The regulator also said it was “in contact with local authorities and Fiat Chrysler to understand all of the facts related to this tragic crash, including whether or not this was caused by the current issue under recall.” And it urged owners to “take extra care to make sure their car is in park and turned completely off before exiting” until their vehicles can be fixed.
It was not yet known whether Mr. Yelchin had been aware of that recall or the issue, for which the company has not yet come up with a remedy.
The affected vehicles, which also include 2012-14 Dodge Chargers and Chrysler 300s, use an unconventional lever to shift the automatic transmission. Instead of moving to a different position with each gear, the lever returns to a center position. The driver must look at the shifter to make sure the proper gear is selected.

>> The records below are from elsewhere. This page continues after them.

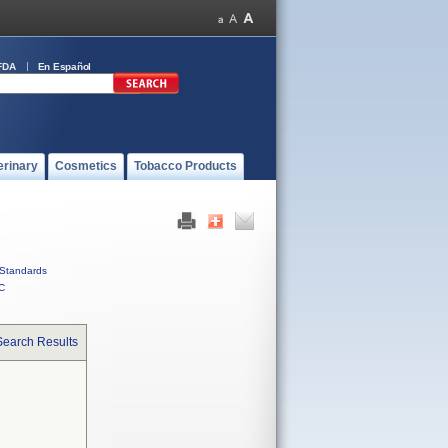
FDA
En Español
erinary
Cosmetics
Tobacco Products
Standards
C
Search Results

“Drivers erroneously concluding that their vehicle transmission is in the park position may be struck by the vehicle and injured,” the automaker said in a May report to federal regulators about the problem.
In a statement on Monday, Fiat Chrysler said that it would be premature to speculate on the cause, but that officials “will be conducting a thorough investigation of this tragic incident.” The automaker also said it “extends its deepest sympathies to the family and friends of Mr. Yelchin.”

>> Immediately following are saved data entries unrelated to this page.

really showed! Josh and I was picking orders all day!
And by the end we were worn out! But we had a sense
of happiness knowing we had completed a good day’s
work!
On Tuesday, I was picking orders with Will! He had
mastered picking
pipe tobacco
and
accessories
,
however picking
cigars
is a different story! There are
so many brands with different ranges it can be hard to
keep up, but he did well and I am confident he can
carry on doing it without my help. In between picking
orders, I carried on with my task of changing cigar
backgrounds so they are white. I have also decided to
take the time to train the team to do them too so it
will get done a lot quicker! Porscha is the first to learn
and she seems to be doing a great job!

When the recall was announced earlier this year, the automaker said it was aware of 41 injuries related to the gear shift problem.
After the April recall, Fiat Chrysler said in a notice sent to owners that “a permanent remedy for this condition is currently under development” and that the automaker hoped to “finalize” it by the fourth quarter. It warned owners, in the meantime, to use the parking brake and to always check to make sure the vehicle was in the correct gear.
Since the recall was announced, the agency has received at least eight additional complaints from owners of Grand Cherokees who said their vehicles had rolled away and crashed, although no injuries were reported.
This month, an owner from Bowling Green, Ky., wrote to the National Highway Traffic Safety Administration to report an incident in which his wife got out of the Jeep to take their 3-year-old child out of the back seat “and the Jeep began to roll away.”
According to the owner’s account: “She ran and jumped into the driver’s seat to stop it and in the process her foot slipped from the brake to the gas pedal, driving the car through a house. Significant damage was done to the vehicle and the home, but no one was injured.”
Until repairs are made, Fiat Chrysler should tell owners not to drive the vehicles and should provide loaner vehicles, Clarence Ditlow, the executive director of the Center for Auto Safety, a consumer advocacy group, said on Monday.